• **Work order**: The answer must be the complete listing, copied exactly.

• **Data**:
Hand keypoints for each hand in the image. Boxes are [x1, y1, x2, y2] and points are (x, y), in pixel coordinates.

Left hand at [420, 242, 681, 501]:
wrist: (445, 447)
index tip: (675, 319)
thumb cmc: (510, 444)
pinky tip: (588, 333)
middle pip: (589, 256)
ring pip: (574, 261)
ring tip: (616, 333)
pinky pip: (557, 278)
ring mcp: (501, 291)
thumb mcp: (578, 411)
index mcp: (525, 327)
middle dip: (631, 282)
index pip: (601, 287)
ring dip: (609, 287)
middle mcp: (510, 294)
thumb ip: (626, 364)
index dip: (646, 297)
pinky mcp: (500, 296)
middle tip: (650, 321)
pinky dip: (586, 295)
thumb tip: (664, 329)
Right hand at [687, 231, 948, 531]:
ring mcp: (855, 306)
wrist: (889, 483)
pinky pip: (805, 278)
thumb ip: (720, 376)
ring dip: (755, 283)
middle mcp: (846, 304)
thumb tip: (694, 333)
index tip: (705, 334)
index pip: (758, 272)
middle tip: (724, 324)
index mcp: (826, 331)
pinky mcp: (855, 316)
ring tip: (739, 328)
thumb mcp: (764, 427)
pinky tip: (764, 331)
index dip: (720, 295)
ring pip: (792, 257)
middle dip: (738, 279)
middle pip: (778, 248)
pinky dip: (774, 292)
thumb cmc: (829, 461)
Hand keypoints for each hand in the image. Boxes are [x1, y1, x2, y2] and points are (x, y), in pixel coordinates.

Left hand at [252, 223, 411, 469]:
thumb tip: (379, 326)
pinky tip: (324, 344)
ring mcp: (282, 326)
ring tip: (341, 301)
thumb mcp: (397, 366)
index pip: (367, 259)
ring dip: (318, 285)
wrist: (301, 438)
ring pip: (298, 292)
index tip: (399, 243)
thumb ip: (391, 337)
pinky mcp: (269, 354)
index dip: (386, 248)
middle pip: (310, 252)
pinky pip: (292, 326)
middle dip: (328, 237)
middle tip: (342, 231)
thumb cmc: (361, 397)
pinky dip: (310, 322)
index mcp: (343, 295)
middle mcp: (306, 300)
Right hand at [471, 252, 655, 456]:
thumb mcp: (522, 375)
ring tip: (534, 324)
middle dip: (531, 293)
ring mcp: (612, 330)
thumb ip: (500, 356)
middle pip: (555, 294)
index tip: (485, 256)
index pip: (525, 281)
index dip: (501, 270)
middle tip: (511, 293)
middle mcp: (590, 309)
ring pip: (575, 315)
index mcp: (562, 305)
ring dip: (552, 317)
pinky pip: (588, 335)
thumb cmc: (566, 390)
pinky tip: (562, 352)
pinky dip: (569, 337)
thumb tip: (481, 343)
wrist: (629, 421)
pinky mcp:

• **Response area**:
Hand keypoints for each hand in the image. Boxes are [x1, y1, x2, y2] and points are (x, y), in pixel coordinates.

Left hand at [420, 242, 681, 501]:
wrist: (445, 447)
index tip: (675, 319)
thumb cmc: (510, 444)
pinky tip: (588, 333)
middle pip: (589, 256)
ring pip: (574, 261)
ring tip: (616, 333)
pinky pip: (557, 278)
ring mcp: (501, 291)
thumb mcp: (578, 411)
index mcp: (525, 327)
middle dip: (631, 282)
index pip: (601, 287)
ring dip: (609, 287)
middle mcp: (510, 294)
thumb ip: (626, 364)
index dip: (646, 297)
pinky mcp: (500, 296)
middle tip: (650, 321)
pinky dip: (586, 295)
thumb tip: (664, 329)
Right hand at [687, 231, 948, 531]:
ring mcp: (855, 306)
wrist: (889, 483)
pinky pip: (805, 278)
thumb ip: (720, 376)
ring dip: (755, 283)
middle mcp: (846, 304)
thumb tip: (694, 333)
index tip: (705, 334)
index pip: (758, 272)
middle tip: (724, 324)
index mcp: (826, 331)
pinky mcp: (855, 316)
ring tip: (739, 328)
thumb mcp: (764, 427)
pinky tip: (764, 331)
index dip: (720, 295)
ring pip: (792, 257)
middle dip: (738, 279)
middle pip: (778, 248)
pinky dip: (774, 292)
thumb cmc: (829, 461)
Hand keypoints for each hand in the image. Boxes are [x1, y1, x2, y2] and points are (x, y), in pixel coordinates.

Left hand at [252, 223, 411, 469]:
thumb tip: (379, 326)
pinky tip: (324, 344)
ring mcp: (282, 326)
ring tip: (341, 301)
thumb mcp: (397, 366)
index pip: (367, 259)
ring dip: (318, 285)
wrist: (301, 438)
ring pip: (298, 292)
index tip: (399, 243)
thumb ip: (391, 337)
pinky mcp: (269, 354)
index dip: (386, 248)
middle pip: (310, 252)
pinky pip: (292, 326)
middle dip: (328, 237)
middle tip: (342, 231)
thumb cmc: (361, 397)
pinky dip: (310, 322)
index mcp: (343, 295)
middle mcp: (306, 300)
Right hand at [471, 252, 655, 456]:
thumb mcp: (522, 375)
ring tip: (534, 324)
middle dip: (531, 293)
ring mcp: (612, 330)
thumb ip: (500, 356)
middle pip: (555, 294)
index tip: (485, 256)
index pip: (525, 281)
index dip: (501, 270)
middle tip: (511, 293)
middle mcp: (590, 309)
ring pip: (575, 315)
index mcp: (562, 305)
ring dip: (552, 317)
pinky pip: (588, 335)
thumb cmc: (566, 390)
pinky tip: (562, 352)
pinky dip: (569, 337)
thumb tip: (481, 343)
wrist: (629, 421)
pinky mcp:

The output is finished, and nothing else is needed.